RPC and MQTT

IoT protocol nowadays is much about MQTT. Let’s face it. AWS IoT is about MQTT (over TCP and WebSocket). Google Cloud IoT is also MQTT and HTTP. Azure IoT is MQTT, HTTP, and well AMQP.

The good is that the IoT protocol know is converging. The frontend is MQTT with a lot of library for Linux, Windows, and RTOS. The backend may have more choices AMQP, Kafka, or other queues.

The bad is that MQTT may not be the best protocol for IoT at all. Given this common case in IoT: you control light. This is what will happen with RPC:

Handle:

rpc.provide(name: string, callback)

Request:

rpc.make(name: string, arg{}, return: function())

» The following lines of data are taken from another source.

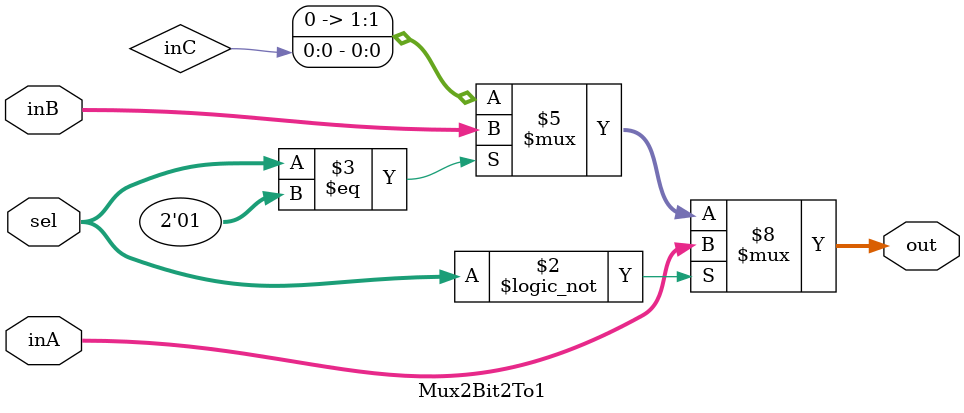
<source format=v>
`timescale 1ns / 1ps


module Mux2Bit2To1(out, inA, inB, sel);

  output reg [1:0] out;
    
  input [1:0] inA;
  input [1:0] inB;

    input [1:0] sel;

    always @(*) begin
    if(sel==0)begin
        out <= inA;
    end
    else if( sel ==1)begin
        out <= inB;
    end
    else begin
        out <= inC;
    end
        
end


endmodule

</source>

The RPC would travel across the cloud if they are not on the same local network

requester --- { cloud } --- handler

A good RPC would return an error if there is no handler, or the handler just went offline. Other factors that need to take into account is timeout, load balancing.

RPC with MQTT

Back to MQTT, how could we archive it? With v3.1.1, there is no request-response mechanism. We have to publish a topic and wait to receive at another one.

Request:

client.publish(requestTopic, arg{})
client.subscribe(responseTopic, callback)

Handle:

client.subcribe(requestTopic, arg{}, callback)

Here come a few problems:

  • requester and handler have to prior-agree on request, response topic. Or the response topic is included in the request argument. One of our projects uses the later approaching.
  • the timeout is at the application layer.
  • no load balancing. Well, in the “turn on/off a light example”, we surely do not need a load balancing. An RPC from device to cloud will make more sense. User case: a Zwave gateway makes a call to cloud handler to report a new thermostat added to Zwave network. For high availability, more than one workers will be at the task. With MQTT, all workers handle the same request, hence duplicate the resource.

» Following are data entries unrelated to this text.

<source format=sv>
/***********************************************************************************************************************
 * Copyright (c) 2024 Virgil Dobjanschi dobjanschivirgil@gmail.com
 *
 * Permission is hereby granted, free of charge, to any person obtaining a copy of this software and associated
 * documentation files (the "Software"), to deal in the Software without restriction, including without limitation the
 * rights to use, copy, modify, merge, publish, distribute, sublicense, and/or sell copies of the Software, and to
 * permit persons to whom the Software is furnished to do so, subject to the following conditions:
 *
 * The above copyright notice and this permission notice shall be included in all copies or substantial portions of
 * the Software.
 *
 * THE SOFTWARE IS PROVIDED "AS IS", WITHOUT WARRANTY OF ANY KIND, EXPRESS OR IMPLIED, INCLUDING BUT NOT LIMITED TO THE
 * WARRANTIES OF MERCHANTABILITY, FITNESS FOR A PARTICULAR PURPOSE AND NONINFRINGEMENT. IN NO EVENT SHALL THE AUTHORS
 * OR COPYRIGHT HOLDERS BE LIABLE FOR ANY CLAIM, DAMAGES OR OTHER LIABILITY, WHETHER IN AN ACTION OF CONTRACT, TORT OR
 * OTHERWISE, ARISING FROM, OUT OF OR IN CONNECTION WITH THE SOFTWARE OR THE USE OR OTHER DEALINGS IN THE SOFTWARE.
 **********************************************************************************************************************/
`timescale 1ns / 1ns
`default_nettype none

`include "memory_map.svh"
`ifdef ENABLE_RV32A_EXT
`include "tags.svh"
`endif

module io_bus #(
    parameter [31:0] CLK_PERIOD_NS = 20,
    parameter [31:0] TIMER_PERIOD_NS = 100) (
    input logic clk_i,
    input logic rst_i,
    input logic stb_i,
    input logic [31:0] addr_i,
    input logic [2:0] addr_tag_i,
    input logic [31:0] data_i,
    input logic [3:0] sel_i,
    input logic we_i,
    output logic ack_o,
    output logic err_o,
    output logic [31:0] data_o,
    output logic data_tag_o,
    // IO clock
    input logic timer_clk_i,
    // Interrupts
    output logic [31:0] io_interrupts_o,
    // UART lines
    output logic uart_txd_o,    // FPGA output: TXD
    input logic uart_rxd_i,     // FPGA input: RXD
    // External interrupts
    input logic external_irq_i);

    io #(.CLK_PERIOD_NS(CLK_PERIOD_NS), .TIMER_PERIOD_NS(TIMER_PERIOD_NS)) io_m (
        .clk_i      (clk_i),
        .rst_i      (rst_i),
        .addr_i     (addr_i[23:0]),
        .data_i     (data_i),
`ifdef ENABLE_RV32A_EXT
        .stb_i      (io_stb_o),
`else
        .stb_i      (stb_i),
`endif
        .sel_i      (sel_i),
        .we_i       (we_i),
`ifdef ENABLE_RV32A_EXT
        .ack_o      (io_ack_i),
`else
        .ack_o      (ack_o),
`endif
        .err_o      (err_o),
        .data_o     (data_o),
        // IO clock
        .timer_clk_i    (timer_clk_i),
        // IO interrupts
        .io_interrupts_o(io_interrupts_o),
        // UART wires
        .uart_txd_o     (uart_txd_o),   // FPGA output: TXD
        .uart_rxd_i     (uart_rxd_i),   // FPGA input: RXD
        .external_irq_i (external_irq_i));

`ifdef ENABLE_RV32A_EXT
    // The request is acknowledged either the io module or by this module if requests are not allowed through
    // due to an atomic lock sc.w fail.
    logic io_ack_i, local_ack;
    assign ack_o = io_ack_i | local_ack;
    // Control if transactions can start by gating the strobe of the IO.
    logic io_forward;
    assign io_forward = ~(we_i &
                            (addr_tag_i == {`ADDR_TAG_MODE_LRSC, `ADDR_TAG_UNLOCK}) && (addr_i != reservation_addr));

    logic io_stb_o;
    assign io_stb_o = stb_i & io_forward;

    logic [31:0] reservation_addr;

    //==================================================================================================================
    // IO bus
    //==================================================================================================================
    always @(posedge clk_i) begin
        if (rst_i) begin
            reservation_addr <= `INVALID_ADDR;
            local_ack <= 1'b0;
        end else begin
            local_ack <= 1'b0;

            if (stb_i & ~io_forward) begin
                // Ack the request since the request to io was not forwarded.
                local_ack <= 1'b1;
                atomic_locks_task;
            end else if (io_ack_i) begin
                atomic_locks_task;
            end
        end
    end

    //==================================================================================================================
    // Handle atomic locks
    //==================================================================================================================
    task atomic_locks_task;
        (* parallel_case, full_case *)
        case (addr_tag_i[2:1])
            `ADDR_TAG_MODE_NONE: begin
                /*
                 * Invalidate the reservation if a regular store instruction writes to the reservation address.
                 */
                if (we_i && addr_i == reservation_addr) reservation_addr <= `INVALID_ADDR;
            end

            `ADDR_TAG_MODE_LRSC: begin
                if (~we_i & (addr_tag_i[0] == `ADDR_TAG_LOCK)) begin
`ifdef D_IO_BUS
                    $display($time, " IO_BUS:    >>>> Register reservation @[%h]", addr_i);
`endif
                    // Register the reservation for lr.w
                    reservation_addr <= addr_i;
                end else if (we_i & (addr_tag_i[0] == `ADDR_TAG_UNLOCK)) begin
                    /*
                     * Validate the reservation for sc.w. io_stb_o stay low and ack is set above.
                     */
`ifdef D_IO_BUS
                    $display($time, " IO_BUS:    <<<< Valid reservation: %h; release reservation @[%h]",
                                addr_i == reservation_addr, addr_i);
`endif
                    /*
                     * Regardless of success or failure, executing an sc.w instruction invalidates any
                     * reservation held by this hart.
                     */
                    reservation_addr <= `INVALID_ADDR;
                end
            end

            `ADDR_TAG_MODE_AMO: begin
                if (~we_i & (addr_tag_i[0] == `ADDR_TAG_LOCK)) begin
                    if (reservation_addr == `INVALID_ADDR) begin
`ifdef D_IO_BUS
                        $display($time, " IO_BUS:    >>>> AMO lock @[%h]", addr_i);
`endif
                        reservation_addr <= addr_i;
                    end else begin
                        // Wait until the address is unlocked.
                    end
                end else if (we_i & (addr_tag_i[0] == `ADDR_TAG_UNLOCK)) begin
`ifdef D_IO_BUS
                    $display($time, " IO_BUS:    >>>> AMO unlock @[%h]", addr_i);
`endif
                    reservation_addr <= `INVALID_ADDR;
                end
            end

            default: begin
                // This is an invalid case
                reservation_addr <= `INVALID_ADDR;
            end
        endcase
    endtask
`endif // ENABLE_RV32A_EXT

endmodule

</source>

With new MQTT v5, the problem partly solved. v5 define request/response method at the MQTT level. Here is the code at requester:

client.publish(requestTopic, arg{expectedResponseTopic, ...}})
client.subscribe(expectedResponseTopic, callback)

v5 adding one thing: expected response topic embedded in the request. Again we are missing the load balancing and timeout.

TL;DR: If we really need RPC, just do not use MQTT.